Louiza Labs is building that traceability into the core product. When the system synthesizes evidence from fifty studies, you can click on any conclusion and see exactly which studies support it, what the quality scores are, and where the original data lives. This is not a nice-to-have feature. It is a regulatory requirement.

The 10x speed claim is about the end-to-end workflow. What currently takes a team of specialists several weeks, Louiza Labs compresses into days. Not by cutting corners, but by automating the extraction, synthesis, and formatting steps that consume most of the analyst’s time. The human expert still reviews and validates the output, but they are reviewing a completed draft rather than building one from scratch.

The competitive positioning as “Hebbia for pharmaceutical evidence” is useful shorthand but also undersells the specialization involved. Hebbia is a general-purpose AI knowledge platform. Louiza Labs is building domain-specific models that understand pharmaceutical regulatory frameworks, clinical trial design, and payor decision criteria. That specialization is what makes the output useful rather than merely fast.

The pharma market access workflow is the kind of niche that looks small from the outside but is actually enormous. Every drug that gets approved needs this work done. Every medical device, every biologic, every biosimilar. The market is global, the work is recurring, and the customers are some of the wealthiest companies on earth.

The Verdict

I am bullish on the thesis. Pharma market access is a workflow that is expensive, manual, high-stakes, and ripe for AI. The regulatory requirement for auditability is actually a moat, because it means you cannot just throw a general-purpose LLM at the problem and call it a day. You need purpose-built infrastructure that maintains provenance, and that is hard to replicate.

The risk is the classic two-person startup problem: can they build fast enough to establish a position before a larger company decides to move into this space? Veeva Systems already owns the pharma CRM and clinical trial market. If Veeva decides to add AI-powered evidence synthesis to its platform, Louiza Labs would be competing against a company with 40,000 pharma customers and $2.4 billion in annual revenue.

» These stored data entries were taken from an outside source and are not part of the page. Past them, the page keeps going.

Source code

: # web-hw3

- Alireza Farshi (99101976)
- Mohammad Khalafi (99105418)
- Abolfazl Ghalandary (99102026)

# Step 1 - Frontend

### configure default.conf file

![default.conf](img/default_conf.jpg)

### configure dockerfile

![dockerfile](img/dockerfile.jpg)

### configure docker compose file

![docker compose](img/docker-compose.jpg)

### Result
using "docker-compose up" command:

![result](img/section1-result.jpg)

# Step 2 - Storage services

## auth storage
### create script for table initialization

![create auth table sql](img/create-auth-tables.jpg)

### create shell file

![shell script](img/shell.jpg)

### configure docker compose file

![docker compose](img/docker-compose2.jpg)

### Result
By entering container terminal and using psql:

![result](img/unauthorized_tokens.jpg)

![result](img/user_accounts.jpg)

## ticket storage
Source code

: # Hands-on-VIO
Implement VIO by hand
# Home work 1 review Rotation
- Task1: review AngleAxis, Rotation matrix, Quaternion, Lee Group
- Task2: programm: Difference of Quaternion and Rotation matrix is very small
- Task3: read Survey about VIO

Thirty days, I want to see pilot customers from actual pharma HEOR teams using the product on real dossiers. Sixty days, I want to know whether the auditability features actually satisfy regulatory reviewers, not just internal teams. Ninety days, the question is whether Louiza Labs can demonstrate that its output quality matches or exceeds what a team of PhDs produces manually. If the quality holds, the speed advantage makes this an obvious buy. If the quality falls short, no amount of speed matters in a regulated industry.